La prédominance de l’antisémitisme en Ukraine est une question délicate pour la diplomatie israélienne parce que la question a figuré en bonne place dans la propagande anti-ukrainienne de la Russie, qui a annexé la Crimée à l’Ukraine en 2014 et est impliquée dans un conflit de procuration avec l’Ukraine.

Le président russe Vladimir Poutine a cité l’antisémitisme allégué pour justifier l’invasion de la Crimée, qui, selon lui, devait protéger les minorités ethniques lors de la révolution. En public, Israël, qui entretient des relations étroites avec la Russie et l’Ukraine, est resté neutre sur le conflit.

Le chapitre sur la Russie dans le rapport sur l’antisémitisme contient un libellé beaucoup moins sévère que celui sur l’Ukraine.

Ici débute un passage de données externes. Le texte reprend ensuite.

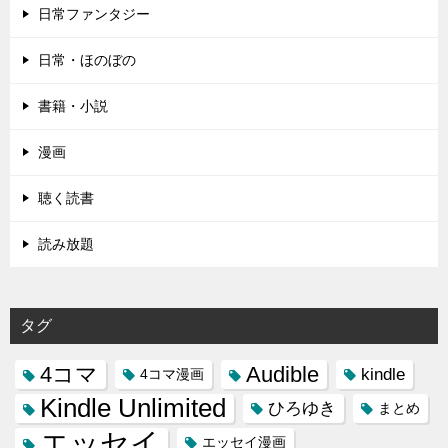
日常ファンタジー
日常・ほのぼの
書籍・小説
漫画
聴く読書
読み放題
タグ
4コマ
Audible
kindle
4コマ漫画
Kindle Unlimited
ひろゆき
まとめ
エッセイ
エッセイ漫画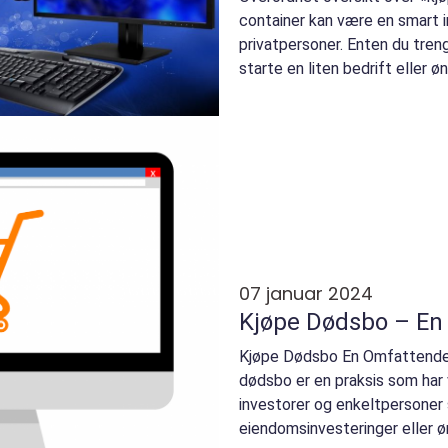
container kan være en smart 
privatpersoner. Enten du treng
starte en liten bedrift eller ø
avstand...
07 januar 2024
Kjøpe Dødsbo – En
Kjøpe Dødsbo En Omfattende O
dødsbo er en praksis som har 
investorer og enkeltpersoner 
eiendomsinvesteringer eller øns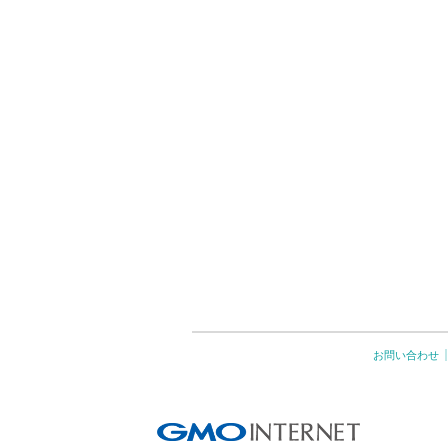
お問い合わせ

L’année dernière « a vu une poursuite de la tendance à la baisse du nombre d’attaques antisémites enregistrées en Russie », indique le rapport.
« Dans un certain nombre de cas, les politiciens et les élus ont choisi de se référer aux origines ethniques des militants de l’opposition et des artistes libéraux dont l’identité juive n’était pas pertinente à leurs actions », écrit l’auteur.

Le rapport a noté 11 exemples en Russie, y compris le lancement en septembre de bombes incendiaires dans les bureaux de Moscou de la Fédération des communautés juives en Russie et le vandalisme d’une synagogue en juillet.